NAD in der Plazenta bestimmt den Zeitpunkt der Geburt

Redaktion LongevityWatch · 12. Juni 2026 · 1 min · English

Warum beginnen Wehen genau dann, wenn sie beginnen? Die Antwort steckt offenbar in einem Molekül, das aus der Alterungsforschung bestens bekannt ist: NAD.

NAD (Nicotinamidadenindinukleotid) ist ein Molekül, das eine zentrale Rolle im Energiestoffwechsel und bei der Zellreparatur spielt. In der Longevity-Forschung ist es vor allem dafür bekannt, dass seine Konzentration mit dem Alter sinkt.
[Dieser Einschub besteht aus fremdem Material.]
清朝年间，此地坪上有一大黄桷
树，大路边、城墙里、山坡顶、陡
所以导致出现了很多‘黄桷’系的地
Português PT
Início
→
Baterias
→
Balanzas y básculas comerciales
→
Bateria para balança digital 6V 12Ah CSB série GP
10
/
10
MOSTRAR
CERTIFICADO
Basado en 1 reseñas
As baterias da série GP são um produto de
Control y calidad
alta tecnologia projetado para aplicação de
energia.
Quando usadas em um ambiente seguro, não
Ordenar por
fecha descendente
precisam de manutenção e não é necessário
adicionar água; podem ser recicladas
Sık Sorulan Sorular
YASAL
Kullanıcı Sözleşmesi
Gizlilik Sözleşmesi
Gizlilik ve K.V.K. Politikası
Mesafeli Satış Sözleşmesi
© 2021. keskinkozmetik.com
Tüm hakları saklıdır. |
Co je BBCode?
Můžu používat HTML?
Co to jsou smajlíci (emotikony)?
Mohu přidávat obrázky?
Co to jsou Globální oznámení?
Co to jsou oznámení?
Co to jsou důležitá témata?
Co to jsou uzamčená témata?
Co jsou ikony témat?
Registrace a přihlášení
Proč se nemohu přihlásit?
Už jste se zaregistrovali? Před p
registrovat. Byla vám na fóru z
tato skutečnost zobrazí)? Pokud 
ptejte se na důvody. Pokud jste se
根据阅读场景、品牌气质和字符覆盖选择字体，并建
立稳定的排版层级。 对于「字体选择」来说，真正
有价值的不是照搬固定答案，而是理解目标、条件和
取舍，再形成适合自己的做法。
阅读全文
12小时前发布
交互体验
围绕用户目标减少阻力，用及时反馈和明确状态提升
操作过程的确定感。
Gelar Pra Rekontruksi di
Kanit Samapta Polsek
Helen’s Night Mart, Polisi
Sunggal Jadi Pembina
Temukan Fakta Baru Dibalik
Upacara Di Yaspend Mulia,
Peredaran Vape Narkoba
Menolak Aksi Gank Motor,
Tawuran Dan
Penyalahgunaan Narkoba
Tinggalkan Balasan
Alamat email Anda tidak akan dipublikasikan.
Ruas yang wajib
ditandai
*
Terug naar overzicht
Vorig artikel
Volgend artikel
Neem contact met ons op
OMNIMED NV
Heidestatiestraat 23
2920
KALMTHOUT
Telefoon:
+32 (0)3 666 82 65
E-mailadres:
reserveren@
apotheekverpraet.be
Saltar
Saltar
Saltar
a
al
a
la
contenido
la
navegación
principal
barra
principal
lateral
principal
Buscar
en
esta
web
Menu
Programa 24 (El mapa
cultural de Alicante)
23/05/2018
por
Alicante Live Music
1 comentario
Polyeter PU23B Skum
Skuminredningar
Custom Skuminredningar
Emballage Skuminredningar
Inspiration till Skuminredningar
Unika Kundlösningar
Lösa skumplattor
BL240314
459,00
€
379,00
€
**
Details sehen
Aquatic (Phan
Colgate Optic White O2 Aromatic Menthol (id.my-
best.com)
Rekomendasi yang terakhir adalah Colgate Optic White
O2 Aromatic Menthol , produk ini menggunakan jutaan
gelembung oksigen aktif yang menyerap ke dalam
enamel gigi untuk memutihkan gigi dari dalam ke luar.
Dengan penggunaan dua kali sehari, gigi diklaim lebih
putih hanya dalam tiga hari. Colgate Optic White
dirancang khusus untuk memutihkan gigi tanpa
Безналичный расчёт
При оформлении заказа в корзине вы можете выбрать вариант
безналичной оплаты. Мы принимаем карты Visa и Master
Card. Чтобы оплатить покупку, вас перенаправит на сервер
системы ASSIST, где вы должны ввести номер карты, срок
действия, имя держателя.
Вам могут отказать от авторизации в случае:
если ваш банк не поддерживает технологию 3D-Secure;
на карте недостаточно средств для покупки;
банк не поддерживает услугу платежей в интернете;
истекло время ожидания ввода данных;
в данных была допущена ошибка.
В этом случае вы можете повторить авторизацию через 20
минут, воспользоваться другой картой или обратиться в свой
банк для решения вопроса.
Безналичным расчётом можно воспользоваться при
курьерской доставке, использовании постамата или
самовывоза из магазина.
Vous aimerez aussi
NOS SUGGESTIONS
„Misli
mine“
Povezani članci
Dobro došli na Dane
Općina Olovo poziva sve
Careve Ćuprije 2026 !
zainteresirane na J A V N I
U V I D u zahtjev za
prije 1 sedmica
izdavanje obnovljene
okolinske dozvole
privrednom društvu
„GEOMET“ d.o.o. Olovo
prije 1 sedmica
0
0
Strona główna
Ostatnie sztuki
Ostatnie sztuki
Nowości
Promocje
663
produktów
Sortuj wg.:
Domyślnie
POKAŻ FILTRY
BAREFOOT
Eine neue Studie, veröffentlicht in Science, beschreibt nun eine weitere Funktion: NAD in der Plazenta scheint zu bestimmen, wann die Wehen einsetzen.

Die Forschenden stellten fest, dass der NAD-Spiegel in der Plazenta im Verlauf der Schwangerschaft kontinuierlich abnimmt. Unterschreitet er einen bestimmten Schwellenwert, verändern sich Signalkaskaden in Plazenta und Gebärmutter auf eine Weise, die die Geburt einleitet. Die Studie beschreibt dies als eine Art metabolische Uhr: Die Plazenta selbst verfolgt über die NAD-Verfügbarkeit, wie weit die Schwangerschaft fortgeschritten ist.

Eine metabolische Zeituhr in der Plazenta

Die Forschenden manipulierten den NAD-Spiegel bei Mäusen und konnten dadurch den Geburtszeitpunkt verschieben. Eine höhere NAD-Verfügbarkeit verlängerte die Tragzeit, niedrigere Spiegel beschleunigten die Geburt. Das deutet darauf hin, dass NAD kausal am zeitlichen Ablauf beteiligt ist – wenngleich es sich vorerst um Befunde aus einem Tiermodell handelt.

Die übergeordnete Schlussfolgerung lautet: Die Plazenta wartet nicht passiv auf externe Hormonsignale, sondern verfolgt den Schwangerschaftsverlauf aktiv über ein internes metabolisches Signal.

Bezüge zu Frühgeburtlichkeit und Longevity-Biologie

Diese Forschung ist in zweierlei Hinsicht bedeutsam. Klinisch eröffnet sie neue Ansätze im Umgang mit Frühgeburten: Wenn der NAD-Spiegel den Geburtszeitpunkt steuert, könnte er sich möglicherweise gezielt beeinflussen lassen, um eine verfrühte Entbindung zu verhindern oder auf einen sichereren Zeitpunkt zu verschieben. Aus der Perspektive der Longevity-Forschung ist bemerkenswert, dass NAD – ein Molekül, das eng mit dem Alterungsprozess verknüpft ist – auch bei der frühesten biologischen Zeitgebung eine Rolle spielt. Das legt nahe, dass NAD-abhängige Prozesse weitaus breiter aktiv sind, als bislang angenommen.